↓
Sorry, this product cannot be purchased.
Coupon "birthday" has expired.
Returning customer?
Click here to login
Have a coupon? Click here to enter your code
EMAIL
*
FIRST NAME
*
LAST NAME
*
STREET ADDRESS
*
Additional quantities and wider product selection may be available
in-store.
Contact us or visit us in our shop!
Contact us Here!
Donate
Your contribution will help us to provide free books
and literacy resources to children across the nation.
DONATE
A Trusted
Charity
↑
**ACTIVITY**
Write out the entries above, from the very first line through the line containing "Contact us or visit us in our shop!", including both of those lines.

**EXERCISE RESPONSE**
Sorry, this product cannot be purchased.
Coupon "birthday" has expired.
Returning customer?
Click here to login
Have a coupon? Click here to enter your code
EMAIL
*
FIRST NAME
*
LAST NAME
*
STREET ADDRESS
*
Additional quantities and wider product selection may be available
in-store.
Contact us or visit us in our shop!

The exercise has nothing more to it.